━━━ Data ━━━
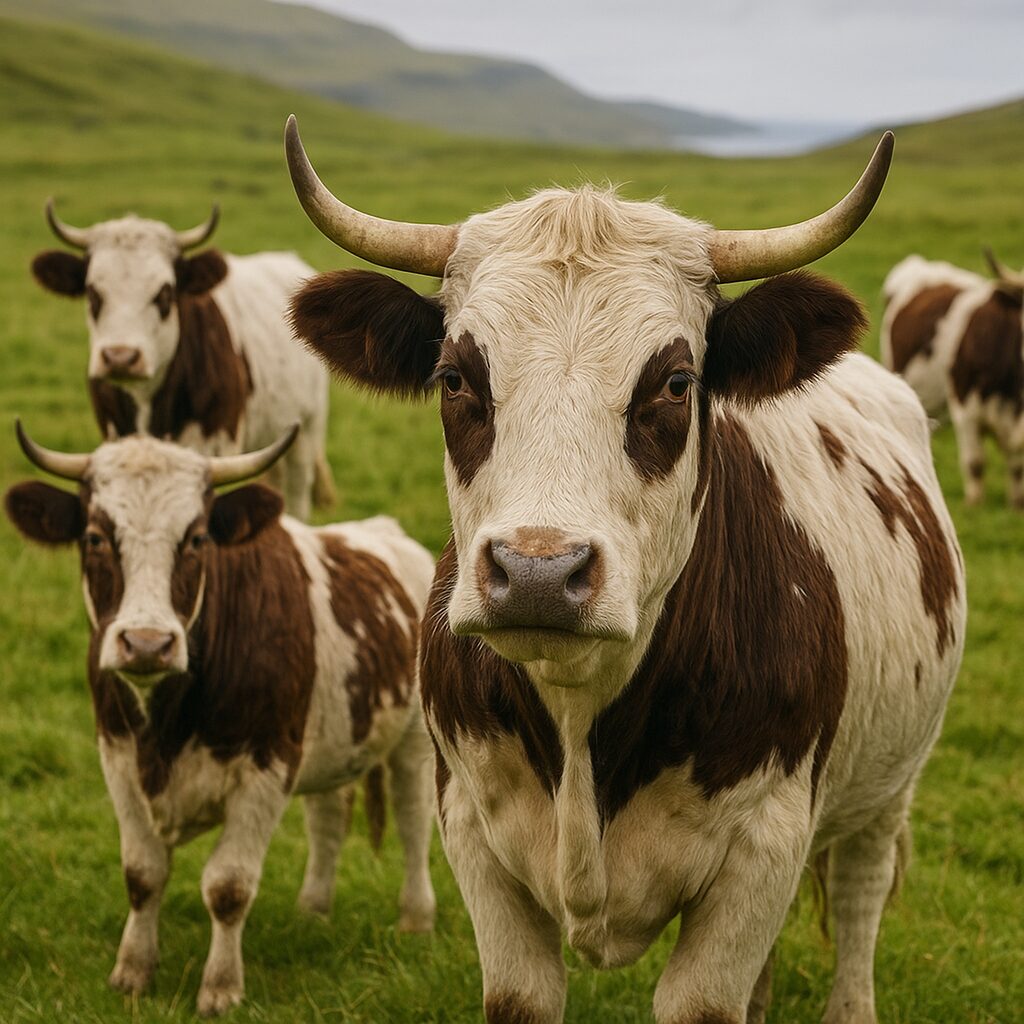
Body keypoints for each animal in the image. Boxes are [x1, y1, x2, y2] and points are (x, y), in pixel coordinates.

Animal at [4, 423, 436, 1017]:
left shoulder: (267, 766)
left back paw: (416, 918)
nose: (147, 643)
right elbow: (143, 874)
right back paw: (312, 910)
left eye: (196, 539)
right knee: (327, 820)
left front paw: (221, 986)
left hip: (414, 742)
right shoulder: (116, 757)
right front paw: (131, 971)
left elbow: (228, 887)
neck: (166, 723)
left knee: (413, 820)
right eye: (94, 537)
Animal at [30, 202, 334, 520]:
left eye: (164, 292)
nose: (120, 357)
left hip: (307, 432)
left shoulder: (218, 450)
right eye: (92, 292)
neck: (148, 401)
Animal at [281, 118, 965, 1024]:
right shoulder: (472, 835)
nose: (539, 572)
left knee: (859, 901)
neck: (582, 713)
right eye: (455, 378)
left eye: (675, 383)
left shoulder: (763, 848)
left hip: (887, 789)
━━━
Word for word, print every record, and leave out any picture.

Body keypoints for each animal in the image. Boxes are [x1, y1, x2, y2] and points are (x, y), in pixel coordinates.

Animal at [4, 423, 436, 1017]:
left shoulder: (267, 766)
left back paw: (416, 918)
nose: (147, 643)
right elbow: (143, 874)
right back paw: (312, 910)
left eye: (196, 539)
right knee: (327, 820)
left front paw: (221, 986)
left hip: (414, 742)
right shoulder: (116, 757)
right front paw: (131, 971)
left elbow: (228, 887)
neck: (166, 723)
left knee: (413, 820)
right eye: (94, 537)
Animal at [30, 202, 334, 520]:
left eye: (164, 292)
nose: (120, 357)
left hip: (307, 432)
left shoulder: (218, 450)
right eye: (92, 292)
neck: (148, 401)
Animal at [281, 118, 965, 1024]:
right shoulder: (472, 835)
nose: (539, 572)
left knee: (859, 901)
neck: (582, 713)
right eye: (455, 378)
left eye: (675, 383)
left shoulder: (763, 848)
left hip: (887, 789)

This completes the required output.